--- begin ---

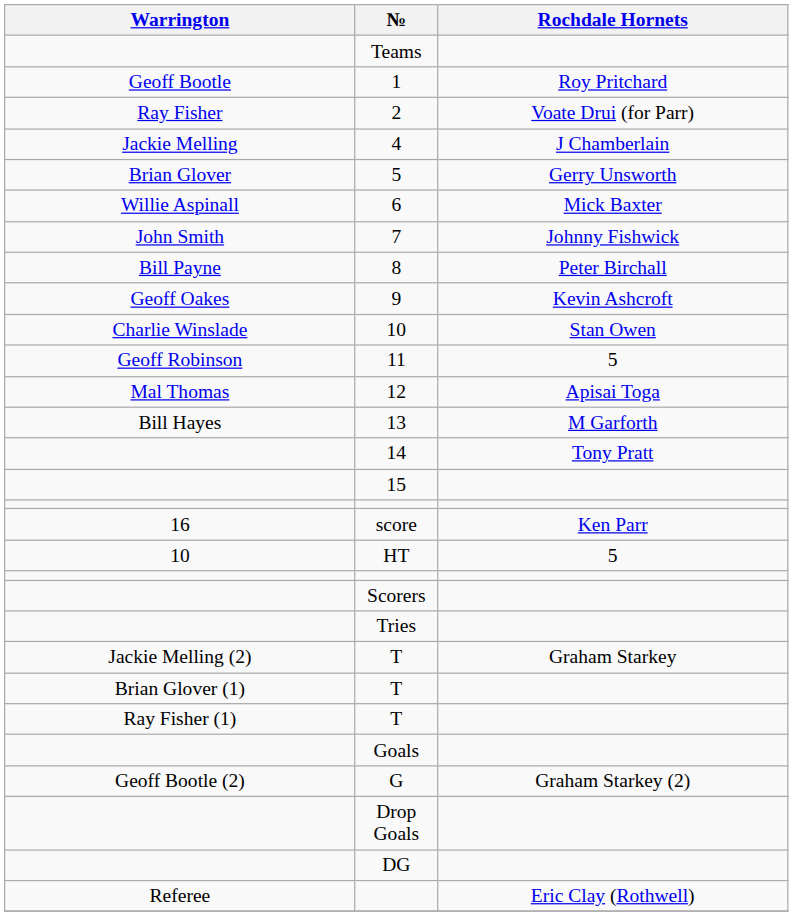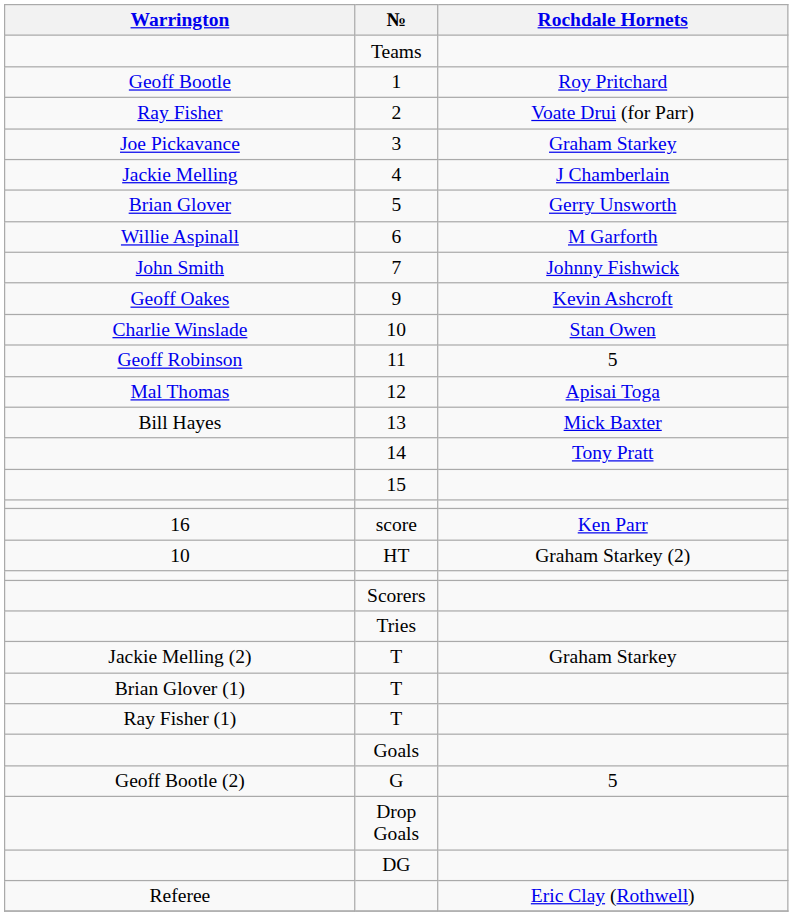+ row: Joe Pickavance | 3 | Graham Starkey
6 | Rochdale Hornets: Mick Baxter -> M Garforth
- row: Bill Payne | 8 | Peter Birchall
13 | Rochdale Hornets: M Garforth -> Mick Baxter
HT | Rochdale Hornets: 5 -> Graham Starkey (2)
G | Rochdale Hornets: Graham Starkey (2) -> 5
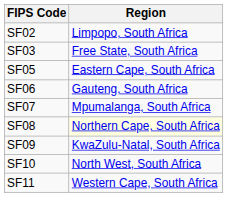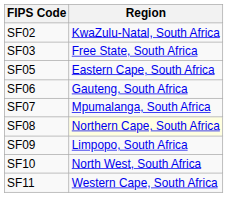SF02 | Region: Limpopo, South Africa -> KwaZulu-Natal, South Africa
SF09 | Region: KwaZulu-Natal, South Africa -> Limpopo, South Africa
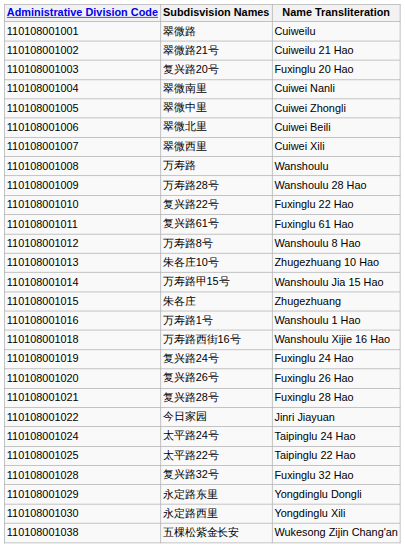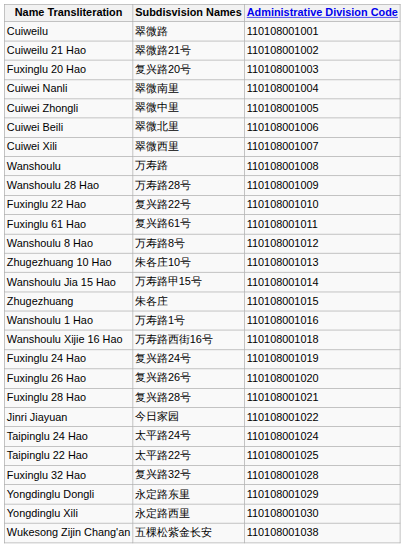columns swapped: Administrative Division Code <-> Name Transliteration
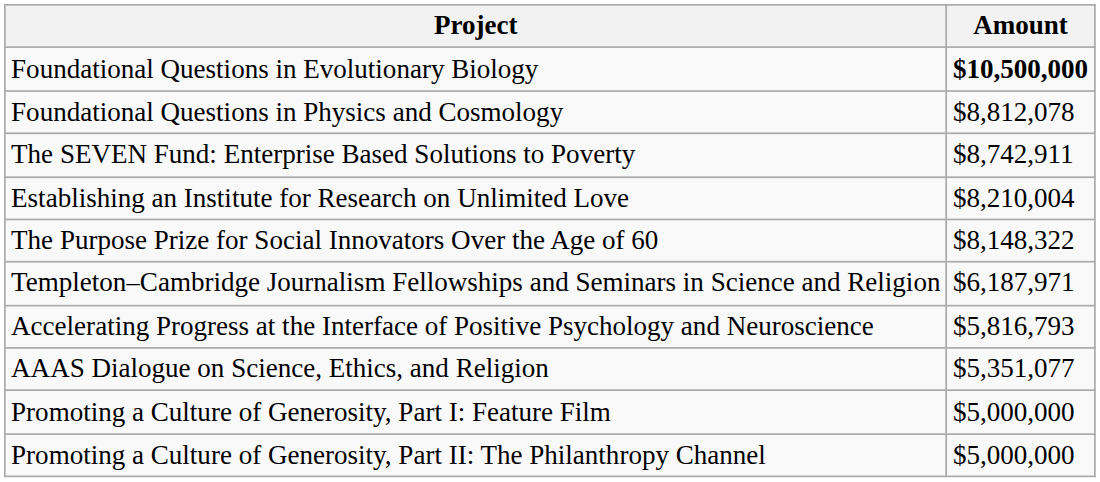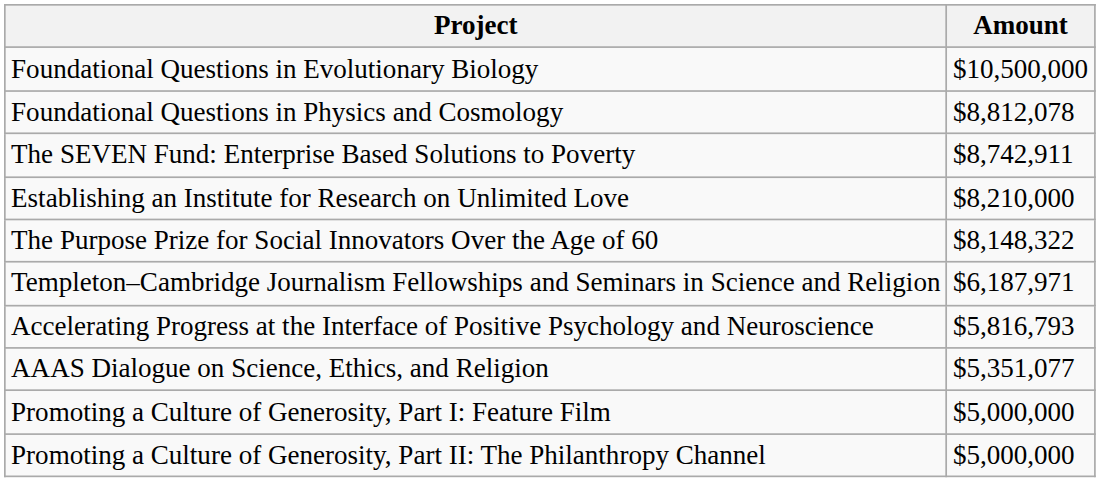Foundational Questions in Evolutionary Biology | Amount: bold -> normal
Establishing an Institute for Research on Unlimited Love | Amount: $8,210,004 -> $8,210,000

--- end ---

> [Your instructions]:
Could you return the text lines from all of the entries above verbatim, leaving the pictures out?

> [Answer to this exercise]:
+ row: Joe Pickavance | 3 | Graham Starkey
6 | Rochdale Hornets: Mick Baxter -> M Garforth
- row: Bill Payne | 8 | Peter Birchall
13 | Rochdale Hornets: M Garforth -> Mick Baxter
HT | Rochdale Hornets: 5 -> Graham Starkey (2)
G | Rochdale Hornets: Graham Starkey (2) -> 5
SF02 | Region: Limpopo, South Africa -> KwaZulu-Natal, South Africa
SF09 | Region: KwaZulu-Natal, South Africa -> Limpopo, South Africa
columns swapped: Administrative Division Code <-> Name Transliteration
Foundational Questions in Evolutionary Biology | Amount: bold -> normal
Establishing an Institute for Research on Unlimited Love | Amount: $8,210,004 -> $8,210,000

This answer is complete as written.